10 reglas para visitar a una nueva madre

Tu amiga o miembro de familia acaba de tener un bebé y simplemente no puedes esperar a verla y darle abrazos. Antes de hacerlo, lee esto. Créelo o no, existe un tipo de formalidad al visitar a una madre nueva y su bebé. Acá hay 10 cosas que debes tener en mente antes de ir tocando a la puerta de esa nueva madre. 

1. Siempre llama de antemano. Mensajes de texto son incluso mejor. 

A menos que estés llevándoles comida e inmediatamente te irás, nunca visites inesperadamente. Nunca. 

2. Trae comida. O café. 

Puntos extras si traes ambos. Los bebés tienden a comer cada dos horas o menos y eso les da poco tiempo a las madres para preparar comida y sentarse a comer. Ofrece traerles algo que puedan fácilmente meter al horno o una cena rápida de algún restorán. Nunca rechacé alguien que me trajo café. 

3. Lávate las manos al llegar. 

Yo soy enfermera, así que el tema de higiene es segunda naturaleza para mi. Pero en mi experiencia, no todos piensan de la misma forma. Por esto digo que al llegar a la casa del recién nacido, deja tus pertenencias a un lado, deja la comida en el refrigerador y lávate las manos. (Avísale a tu amiga que te lavaste las manos.)

4. No traigas enfermedades contigo.

Por favor.

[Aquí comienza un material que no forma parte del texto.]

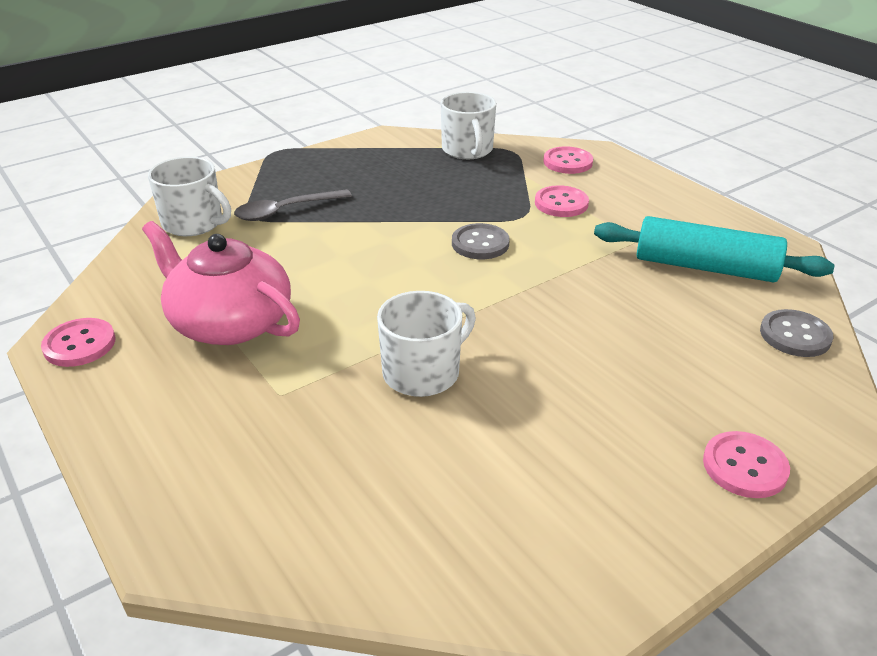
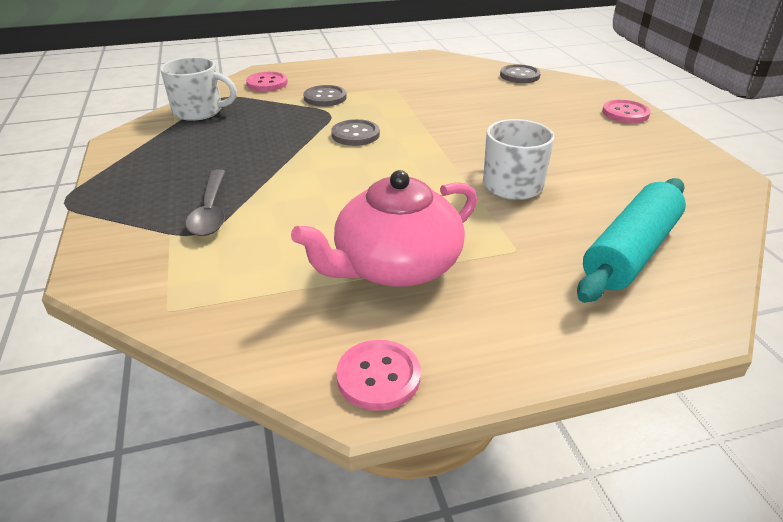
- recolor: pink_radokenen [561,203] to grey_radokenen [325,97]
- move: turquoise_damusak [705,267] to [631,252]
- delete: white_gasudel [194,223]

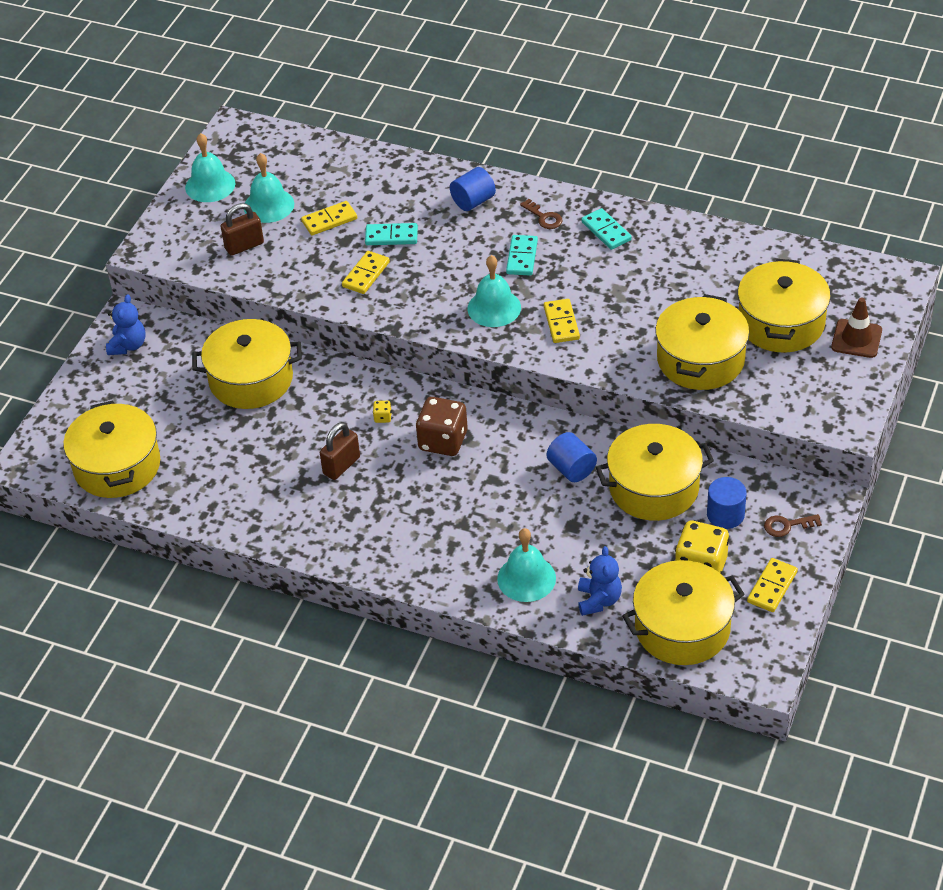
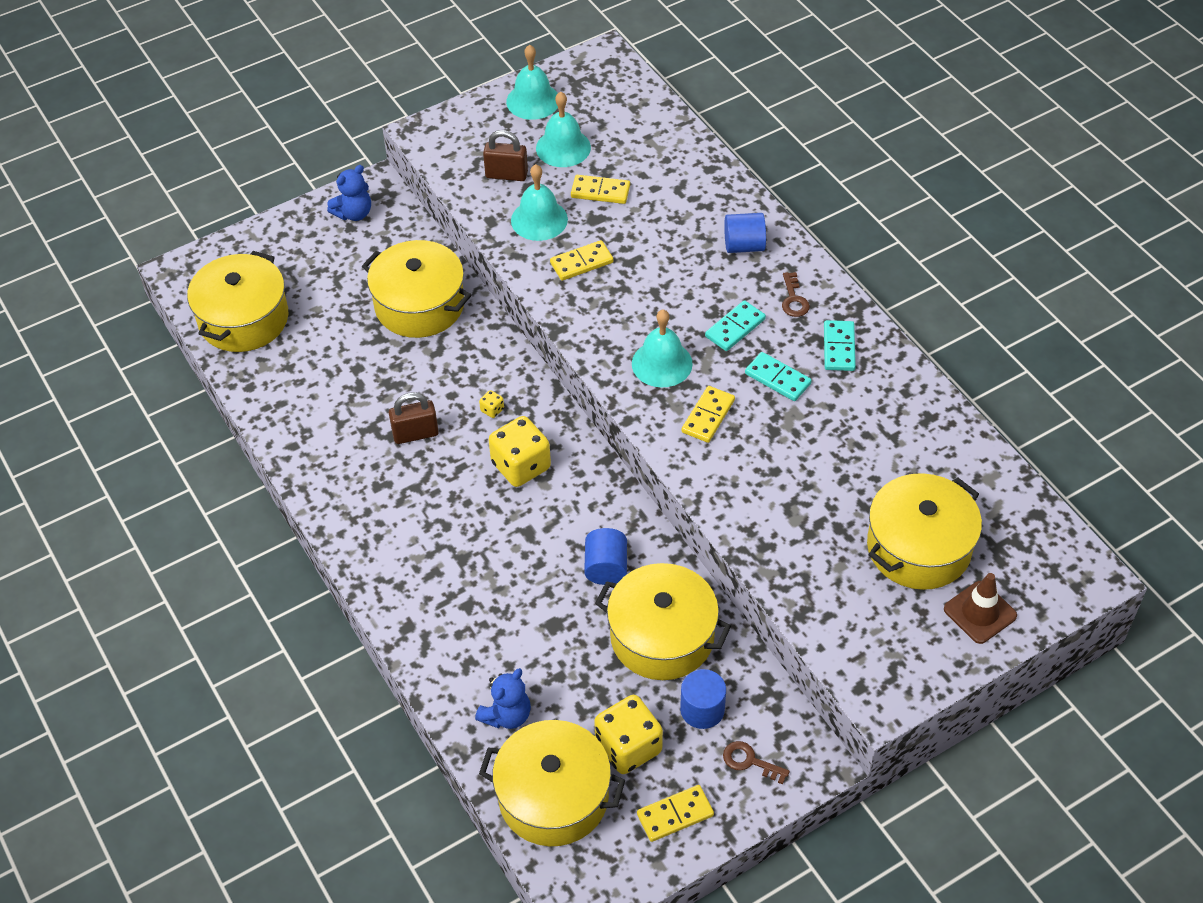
- recolor: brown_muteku [443,441] to yellow_muteku [521,466]
- move:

Mi bebé nació en invierno, y tras la visita de un familiar por 20 minutos, ella me avisa que su hija se había recientemente empezado a enfermar. Si estás enferma, o alguien con quien vives está enferma, por favor no visites a un recién nacido. 

5. Deja a tus propios hijos en casa. 

Especialmente en las primeras semanas. No puedo enfatizar lo estresante que es tener alguien en casa mientras sus hijos corren por todas partes gritando. Las nuevas madres necesitan un ambiente de bajo estrés y los niños extra simplemente traerán gérmenes y ansiedad. Eventualmente estará bien traerlos, pero no por ahora. 

6. Haz algo dentro de la casa (dependiendo de cuanto conozcas a la madre).

Si eres amiga o pariente cercana, haz cosas sin preguntar. Lava los platos, guarda la ropa, o saca la basura. Si te sientes un poco incómoda, di algo como, “Me gustaría hacer (insertar tarea) por ti. ¿Estaría bien contigo?” Esto es mejor que preguntar si ella quiere que hagas algo, ya que por buenos modales es probable que te diga que no. 

7. No pidas sostener al bebé. 

¿Qué? ¿Acaso no es únicamente por eso que visitaste? Yo ni siquiera pensaba en esto antes de tener a mi bebé. Antes de ella, mi mente pensaba, “¡Dame esa bebé! ¡Quiero abrazos!” Este es el problema: las nuevas madres son altamente protectivas de sus bebés. Recuerdo sentirme extremadamente ansiosa cuando mi bebé era pasada de mano a mano por gente durante sus primeras semanas en casa. Se respetuosa de tu amiga y espera a que ella te ofrezca sostenerla. 

8. Pregunta como se siente. 

Es fácil dejarse llevar por el momento con el bebé y mucha gente a menudo olvida que los padres pueden estar muy emocionales y cansados. Pregúntales como están, pero no insistas más. 

9. Habla sobre algo que no sea el bebé. 

Cuando eres una madre nueva, toda tu vida revuelve alrededor del recién nacido. La vida se torna bastante intensa, especialmente durante esas primeras seis semanas, tratando de comprender como alimentar, cambiar pañales, lavar botellas, y bombear. Cuando tenía amigas que se quedaban por largo tiempo, era refrescante escuchar sobre lo que sucedía en sus vidas. No te sientas culpable preguntando sobre otros temas. Probablemente tu amiga estará feliz de escuchar sobre otros temas y quitarse el foco de encima. 

10. No te quedes demasiado tiempo.

En los días y semanas iniciales, mantén tus visitas discretas y únicamente para dejar comida u otros útiles—10 a 15 minutos, máximo. Las visitas más largas son mejores en los siguientes meses. Presta atención a las señales de la madre. Si necesita bombear, o quiere dormir, esa es tu señal para decir adiós. A veces, puede que te invite a quedarte más tiempo. Una vez que mi esposo volvió a trabajar, me di cuenta de lo solitaria que me sentía estando sola en casa con mi bebé. Me encantaba tener compañía. Le rogaba a la gente no irse. Pero cada persona es diferente.